# [Source document]
Mark Berger was walking his standard poodle, Niko, in the Berkeley Hills on Monday night when a high-pitched animal call took them by surprise.
Berger, who has lived in the neighborhood for nearly 30 years, was walking Niko near Rose Street and Le Roy Avenue at about 9 p.m. when the encounter happened. Berger — who has won four Academy Awards for sound mixing for feature films Apocalypse Now, The Right Stuff, Amadeus and The English Patient — had never heard that sound before. He looked around and saw a wild animal across the street.
“It seemed to be screeching at us, not approaching or attacking,” Berger said. Niko, a 60-pound poodle, “didn’t seem to be too alarmed by it. I didn’t know what it was.”
Berger, the husband of Berkeley Councilwoman Susan Wengraf, pulled out his cellphone and recorded a video of the animal barking at them. It was dark and the video was hard to make out, but he shared the audio (above) with Berkeleyside. At one point, Niko can be heard making a small growl: “That was the extent of his involvement,” said Berger.

# [Brief 1]
Translate this sentence from the Berkeley Hills article into Spanish: "He looked around and saw a wild animal across the street."
# [Brief 2]
For each statement, say whether it agrees with the Berkeley Hills article. Answer yes or no, and quote the words of the article that decide it.
(a) Berger had lived in the neighborhood for more than 30 years.
(b) Berger is married to a member of the Berkeley City Council.
(c) Niko weighs 60 pounds.
# [Brief 3]
According to the Berkeley Hills article, at about what time did Berger and Niko encounter the animal?

# [Information provided]

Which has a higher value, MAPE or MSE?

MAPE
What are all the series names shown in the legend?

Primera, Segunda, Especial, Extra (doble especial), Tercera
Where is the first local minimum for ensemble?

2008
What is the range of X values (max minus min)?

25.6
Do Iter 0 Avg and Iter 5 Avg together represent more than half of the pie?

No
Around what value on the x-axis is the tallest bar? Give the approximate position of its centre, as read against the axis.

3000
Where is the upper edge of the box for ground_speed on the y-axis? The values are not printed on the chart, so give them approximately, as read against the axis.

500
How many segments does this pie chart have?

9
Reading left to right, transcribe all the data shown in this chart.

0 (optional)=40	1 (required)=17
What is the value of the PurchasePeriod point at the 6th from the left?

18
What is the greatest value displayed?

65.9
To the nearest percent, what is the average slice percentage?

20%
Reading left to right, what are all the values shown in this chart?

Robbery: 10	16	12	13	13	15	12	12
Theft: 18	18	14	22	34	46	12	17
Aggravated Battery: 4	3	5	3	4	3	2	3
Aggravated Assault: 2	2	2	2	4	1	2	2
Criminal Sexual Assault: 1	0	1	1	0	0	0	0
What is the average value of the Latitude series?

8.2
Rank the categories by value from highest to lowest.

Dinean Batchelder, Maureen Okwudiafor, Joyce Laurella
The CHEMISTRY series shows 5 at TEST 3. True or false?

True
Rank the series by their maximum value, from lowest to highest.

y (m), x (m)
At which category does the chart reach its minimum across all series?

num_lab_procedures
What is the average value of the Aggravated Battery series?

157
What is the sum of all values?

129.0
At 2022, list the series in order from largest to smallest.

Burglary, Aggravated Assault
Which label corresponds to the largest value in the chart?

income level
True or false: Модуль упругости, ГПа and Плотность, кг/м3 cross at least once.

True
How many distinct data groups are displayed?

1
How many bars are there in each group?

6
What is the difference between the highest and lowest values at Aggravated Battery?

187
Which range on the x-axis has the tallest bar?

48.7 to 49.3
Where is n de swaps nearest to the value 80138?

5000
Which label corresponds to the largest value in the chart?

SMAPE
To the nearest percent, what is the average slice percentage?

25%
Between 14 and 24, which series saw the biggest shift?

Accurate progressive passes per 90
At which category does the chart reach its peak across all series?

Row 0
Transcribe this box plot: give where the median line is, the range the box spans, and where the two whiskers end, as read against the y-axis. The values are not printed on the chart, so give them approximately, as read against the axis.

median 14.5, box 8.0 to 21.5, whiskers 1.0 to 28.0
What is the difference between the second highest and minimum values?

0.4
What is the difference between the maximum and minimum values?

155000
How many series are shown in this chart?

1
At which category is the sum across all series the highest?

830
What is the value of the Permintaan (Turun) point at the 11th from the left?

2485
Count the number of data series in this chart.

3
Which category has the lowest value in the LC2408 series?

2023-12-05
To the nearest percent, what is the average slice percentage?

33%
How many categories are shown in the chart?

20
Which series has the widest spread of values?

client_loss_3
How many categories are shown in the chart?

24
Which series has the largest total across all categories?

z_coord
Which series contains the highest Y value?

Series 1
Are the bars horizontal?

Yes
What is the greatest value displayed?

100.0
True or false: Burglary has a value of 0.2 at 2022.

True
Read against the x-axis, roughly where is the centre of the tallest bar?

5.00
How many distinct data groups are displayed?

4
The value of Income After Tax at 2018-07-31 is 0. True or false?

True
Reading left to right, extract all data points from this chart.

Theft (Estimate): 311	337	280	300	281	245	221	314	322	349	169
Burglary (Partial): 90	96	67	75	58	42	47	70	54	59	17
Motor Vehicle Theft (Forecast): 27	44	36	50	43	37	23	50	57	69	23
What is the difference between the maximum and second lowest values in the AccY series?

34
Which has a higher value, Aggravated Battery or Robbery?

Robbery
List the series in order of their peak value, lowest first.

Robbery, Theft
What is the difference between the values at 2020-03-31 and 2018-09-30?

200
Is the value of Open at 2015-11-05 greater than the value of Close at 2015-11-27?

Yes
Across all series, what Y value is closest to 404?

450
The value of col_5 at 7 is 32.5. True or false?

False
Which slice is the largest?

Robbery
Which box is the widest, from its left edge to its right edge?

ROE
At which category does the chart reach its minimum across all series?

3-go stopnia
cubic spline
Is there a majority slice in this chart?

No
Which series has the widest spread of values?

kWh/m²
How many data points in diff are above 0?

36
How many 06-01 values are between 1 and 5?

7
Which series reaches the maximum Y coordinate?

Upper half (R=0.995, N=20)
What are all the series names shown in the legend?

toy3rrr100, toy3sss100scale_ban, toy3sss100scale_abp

# [Exercise answer 1]
Miró a su alrededor y vio un animal salvaje al otro lado de la calle.

# [Exercise answer 2]
(a) No: "has lived in the neighborhood for nearly 30 years"
(b) Yes: "the husband of Berkeley Councilwoman Susan Wengraf"
(c) Yes: "a 60-pound poodle"

# [Exercise answer 3]
At about 9 p.m.